2. Seek out and verify guaranteed SLAs on immutable snapshots and cyber recovery. Don’t miss out on having cyber storage resilience and recovery guarantees in place through your enterprise solution provider. You can get guarantees on immutability of snapshots and their recovery times at one minute or less on primary storage and 20 minutes or less on secondary storage / purpose-built backup. The key is to ask the right questions about guarantees and seek out your options. 

3. Utilize a fenced forensic environment that allows you to spin up immutable copies of primary or backup data in an isolated environment without affecting production operations. The best practice is to obtain an ability that allows customers to validate the immutable, protected copies of data, which then enables the use of cyber forensic tools to detect possible ransomware and cyberattacks. It also provides an indication to the infiltration point in time, providing a better understanding of the point in time. You need a known good copy of data. 

4. Apply cyber detection with built-in AI and machine learning (ML) algorithms to scan data over time inside the fenced forensic environment, ensuring the data is clean and free of corruption. AI and machine learning algorithms can analyze previously unknown data patterns and make educated decisions based on entropy detection and multiple other data points with up to 99.99% accuracy. This results in targeted and timely alerts regarding suspected ransom infiltration into the customer data assets. Detecting and alerting of zero-day attacks, where no known signature of the malware or ransomware tool exists in the field, is of the highest value to enterprises. In addition, security and storage teams also need to be alerted to a potential infiltration of a dormant ransomware attack. 

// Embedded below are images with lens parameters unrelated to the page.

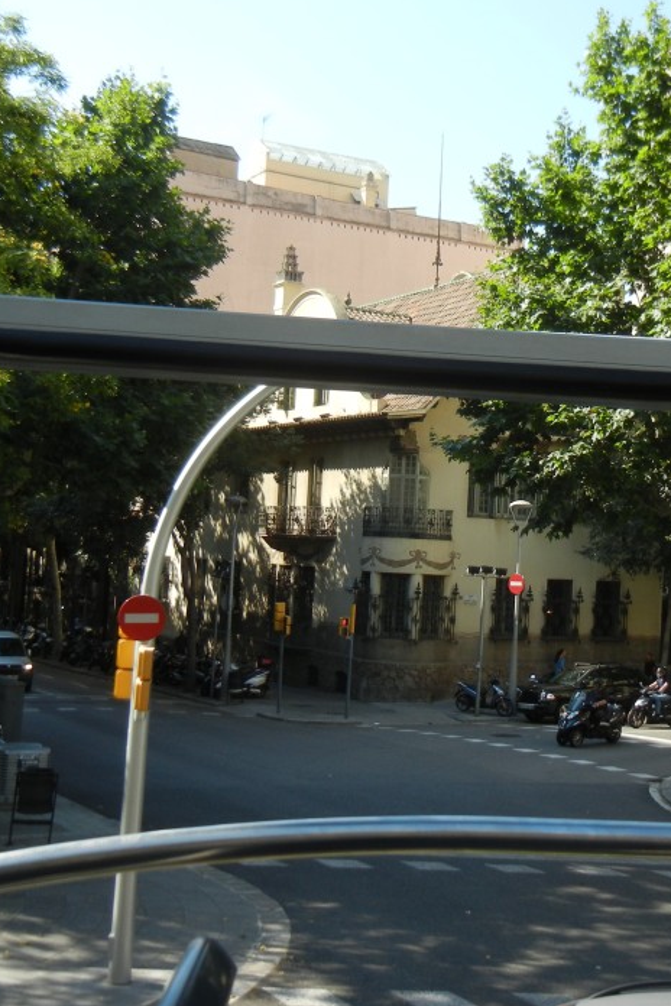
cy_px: 455
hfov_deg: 25.7
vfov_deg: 38.2
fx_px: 1454
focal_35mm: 52
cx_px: 496
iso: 160
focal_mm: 6.2
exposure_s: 1/531
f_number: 3.6
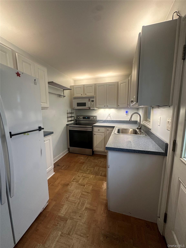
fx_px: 100
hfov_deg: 85.7
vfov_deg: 102.1
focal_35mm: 14
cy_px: 124
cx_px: 93
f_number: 2.2
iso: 250
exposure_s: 1/60
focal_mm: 2.22
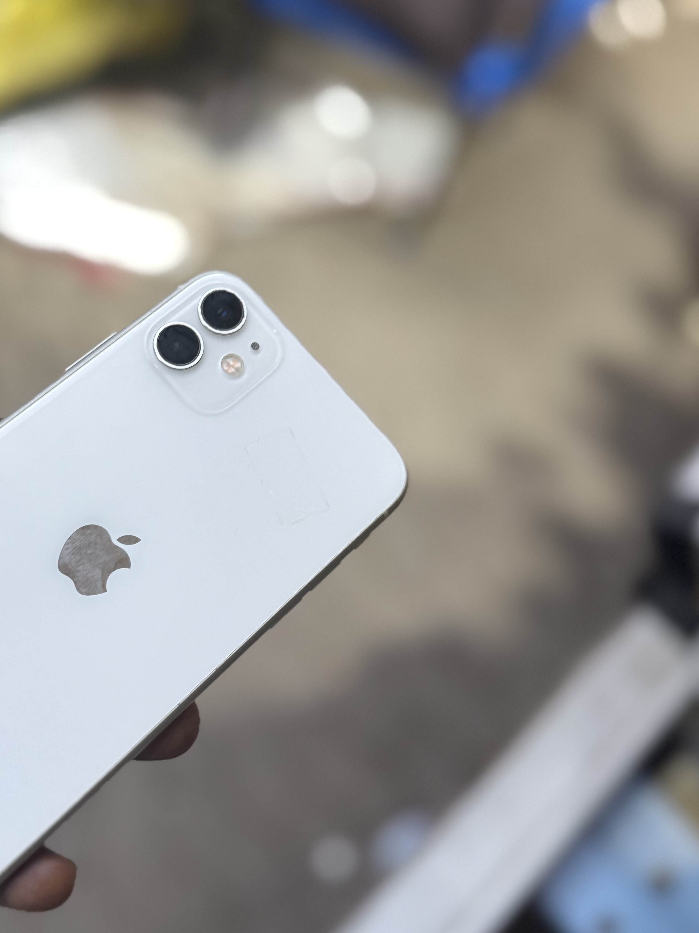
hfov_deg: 41.1
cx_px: 221
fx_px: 915
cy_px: 477
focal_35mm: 34
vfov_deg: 54.0
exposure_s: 1/50
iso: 320
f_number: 1.78
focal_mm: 6.76
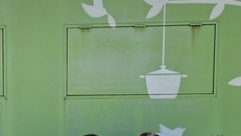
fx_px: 435
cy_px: 198
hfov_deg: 30.5
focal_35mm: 68
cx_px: 62
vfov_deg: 16.3
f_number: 1.8
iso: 50
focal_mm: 5
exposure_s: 1/2450
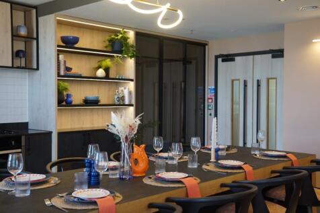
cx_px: 160
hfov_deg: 44.5
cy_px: 106
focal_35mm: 44
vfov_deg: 30.5
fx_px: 391
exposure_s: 1/160
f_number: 4
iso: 1250
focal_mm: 44
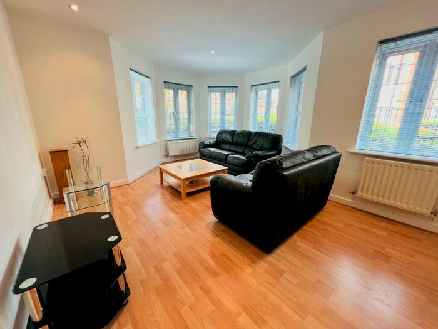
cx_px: 219
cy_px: 164
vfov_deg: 89.9
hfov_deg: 106.2
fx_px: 164
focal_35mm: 13
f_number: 1.8
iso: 64
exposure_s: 1/100
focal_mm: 1.57
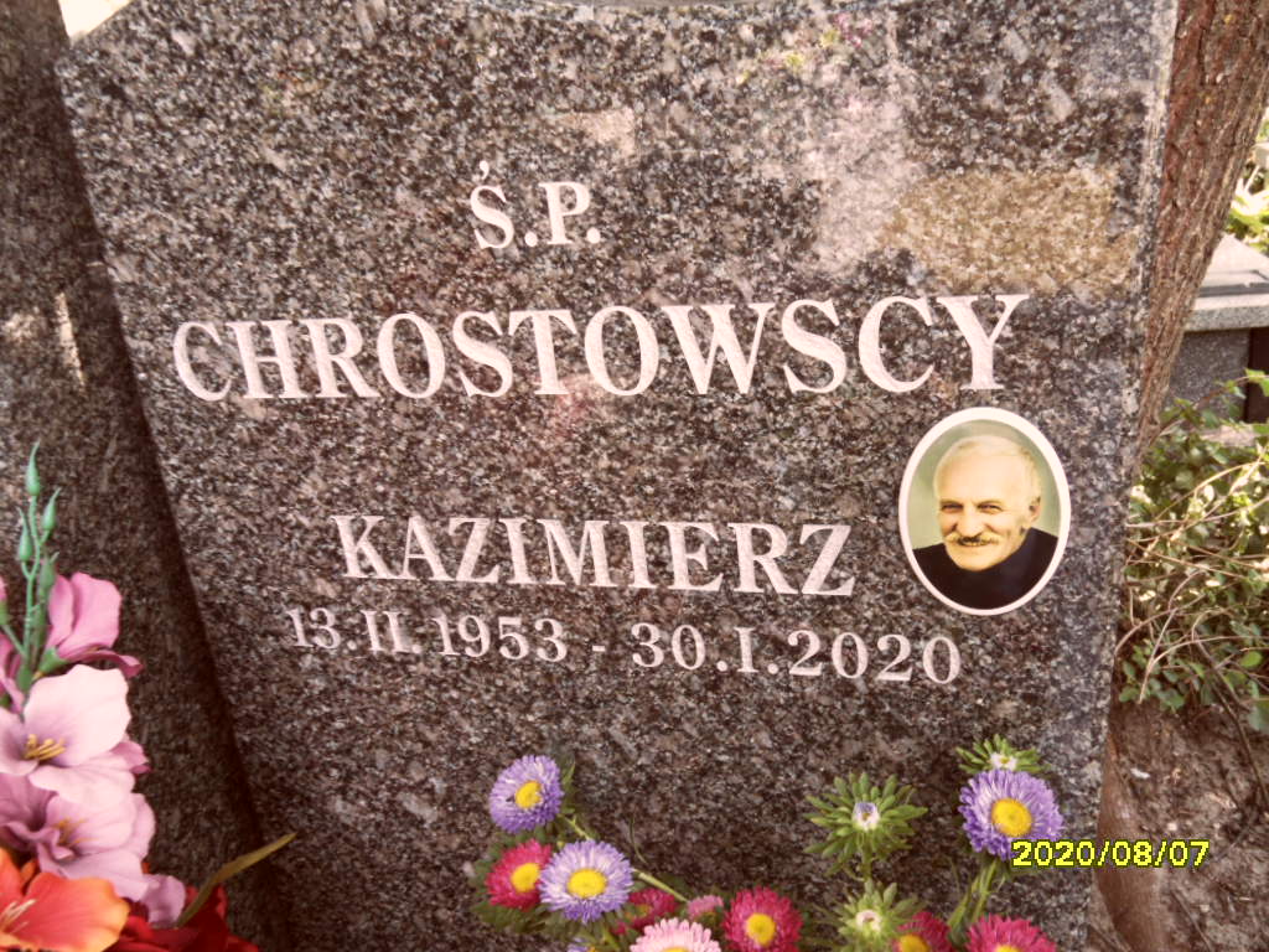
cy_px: 476
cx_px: 634
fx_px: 1173
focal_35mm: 32
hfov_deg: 56.8
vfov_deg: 44.2
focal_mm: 5.3
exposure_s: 1/45
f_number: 3.4
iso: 100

5. Leverage automation that orchestrates the routine, day-to-day scanning of multiple storage resources in a petabyte-scale environment. This type of operation cannot be done manually to the degree it needs to be. The entire process needs to be automated, starting with the creation of point-in-time copies of the customer data, protected and immutable, followed by securely mounting them in the fenced forensic environment, while orchestrating the scanning process and all the way through generating timely alerts in case of a suspected ransomware attack. The scanning process should be performed on the production system. It’s best to use a storage array that is highly efficient in creating and managing tens of thousands of penalty-free snapshot copies of data.

6. Integrate automated cyber protection into your Security Operation Center (SOC) and security monitoring applications. A security-related incident or event triggers immediate automated immutable snapshots of data, providing the ability to protect block-based volumes and/or file systems and ensure near-instantaneous cyber recovery. To have this capability, you need to integrate enterprise storage-centric automated cyber protection with your SOC, as well as your Security Information and Event Management (SIEM), Security Orchestration, Automation, and Response (SOAR) cybersecurity software applications, and/or simple syslog functions for less complex environments. This is the merging of cybersecurity and storage infrastructure into a cohesive strategy that bridges an existing gap. 

Overall, enterprises need proactive strategies, seamless integration across IT domains, and the most advanced, automated technologies to stay ahead of cyber threats. By adopting these six best practices, CIOs and CISOs can transform the way they think about securing enterprise data infrastructure.